4. En deuxième lieu, aux termes de l'article 4 de l'arrêté du 22 août 2014 : " Il est constitué un jury académique par corps d'accès de cinq à huit membres nommés par le recteur. /Le recteur ou son représentant préside le jury. /A la demande de son président, le jury peut se constituer en groupes d'examinateurs en fonction des effectifs. /Le vice-président et les autres membres du jury sont choisis parmi les membres des corps d'inspection, les chefs d'établissement, les enseignants-chercheurs, les professeurs des écoles et les formateurs académiques. /Le jury académique est composé de membres qui ne sont pas affectés dans l'établissement d'enseignement supérieur chargé d'assurer la formation des stagiaires de l'académie ". Aux termes de son article 6 : " Le jury entend au cours d'un entretien tous les fonctionnaires stagiaires pour lesquels il envisage de ne pas proposer la titularisation ".

5. D'une part, les dispositions de l'article 4 de l'arrêté de 2014 précité n'imposent pas que l'un des membres du jury académique soit un formateur académique. Il s'ensuit que M. E A ne saurait utilement soutenir que la composition du jury académique serait irrégulière en l'absence de formateurs académiques en son sein.

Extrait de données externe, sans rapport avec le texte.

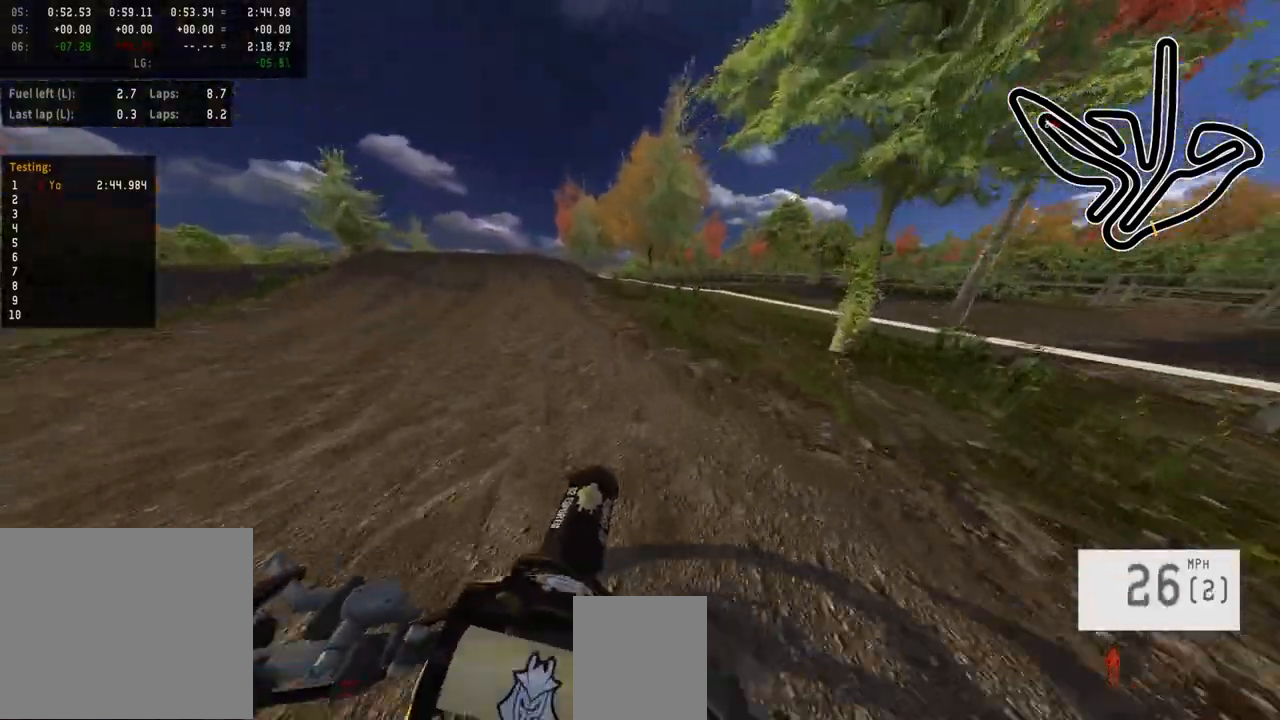
{"buttons": ["R2"], "left_stick": "left", "right_stick": "up", "events": [[117, "right_stick", "up"], [383, "R2", "down"]]}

6. D'autre part, il résulte de la combinaison des dispositions précitées que le professeur stagiaire, qui doit être entendu par le jury académique avant tout avis négatif quant à sa titularisation, peut faire l'objet d'un entretien par un groupe d'examinateurs au sein du jury académique et non par l'ensemble de ses membres.

7. Aussi, et à défaut de contester que les personnes ayant réalisé cet entretien n'étaient pas membres du jury académique, M. E A n'est pas fondé à soutenir que l'avis du jury académique serait entaché d'un vice de procédure dès lors qu'il n'a pas été auditionné par l'ensemble des membres du jury académique.

8. En dernier lieu, il ressort de la lecture de l'avis du jury académique du 12 juillet 2021 que ce dernier s'est prononcé défavorablement sur l'intérêt d'autoriser le requérant à effectuer une " année complémentaire de formation " afin " d'atteindre le niveau de compétences requis pour l'entrée dans le métier du professorat ". Par suite, ce moyen tiré de l'absence d'avis complémentaire sur l'intérêt d'une seconde année de stage manque en fait et doit, pour ce motif, être écarté.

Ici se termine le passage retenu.